The Nvidia GeForce RTX 3060 graphics cards won't be available until February 25, but at least one duffer is still trying to grab the latest RTX 30 series GPUs and resell them for exorbitantly high prices.
In fact, as VideoCardz reported, they are selling three of them. Onliner, a Belarusian used marketplace, is offering three Gigabyte RTX 3060 cards worth about $1,080 each. That's right, one card each. That's a GPU with an MSRP of $329.
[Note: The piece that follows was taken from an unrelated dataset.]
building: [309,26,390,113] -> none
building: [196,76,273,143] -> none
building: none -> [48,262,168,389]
This is an unfortunate repeat of the pattern that has plagued the RTX 30 series since the moment it launched last year: anyone looking for where to buy an Nvidia GeForce RTX 3080 or an Nvidia RTX 3070 will have found authorized retailers sold out for weeks at a time They will have found it sold out for weeks at a time. Meanwhile, duffers are using bot scripts to instantly buy up restocked units and sell them for several times the market price.
The recent boom in digital currency mining has also helped, as already limited inventory is being snapped up by would-be miners to build their rigs, and Nvidia has brought back older GPUs like the RTX 2060 to meet this demand.
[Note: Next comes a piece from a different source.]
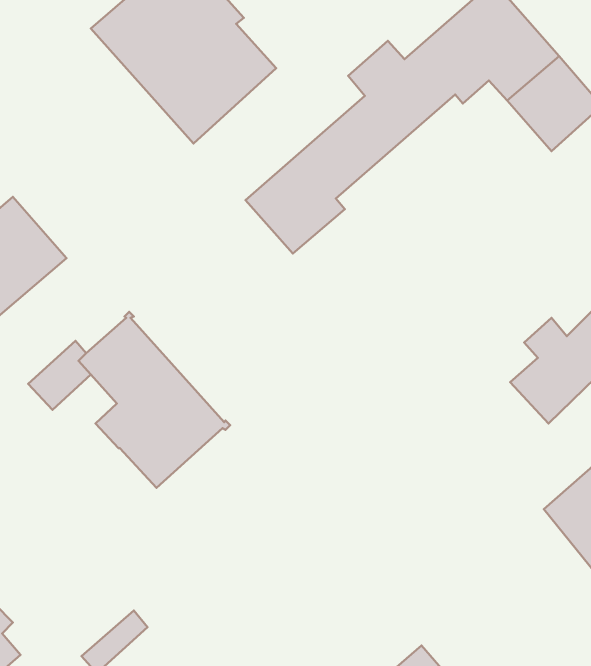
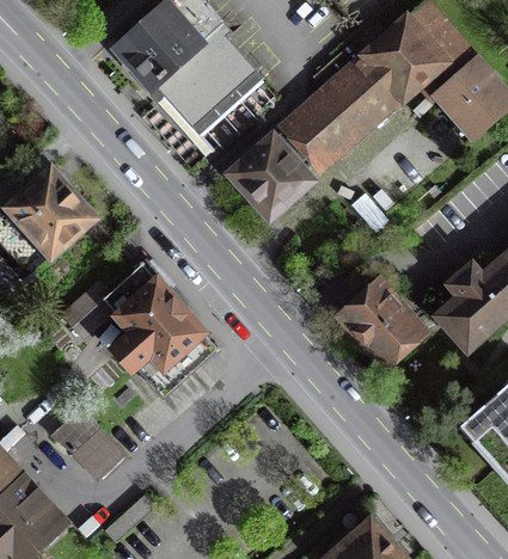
building: none -> [343,283,422,363]
building: none -> [54,410,123,478]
Nvidia's approach with the RTX 3060 was to expect a different launch for this latest GPU; Nvidia intentionally tuned the RTX 3060's software to make it much less effective for digital currency mining. If all goes according to plan, miners will lose interest in the RTX 3060, consumer inventories will increase, and duffers will have fewer customers willing to pay the inflated prices.
Sadly, it appears that hopeful RTX 30 series buyers will have to endure the reseller problem for a while longer; VideoCardz also notes that the owner of an Onliner listing may have resold three GPUs after being disappointed with their mining performance He states. Miners are one of the two biggest outflows of RTX 30 series inventory, supplying the reseller market, the other biggest outflow. It's a nightmare.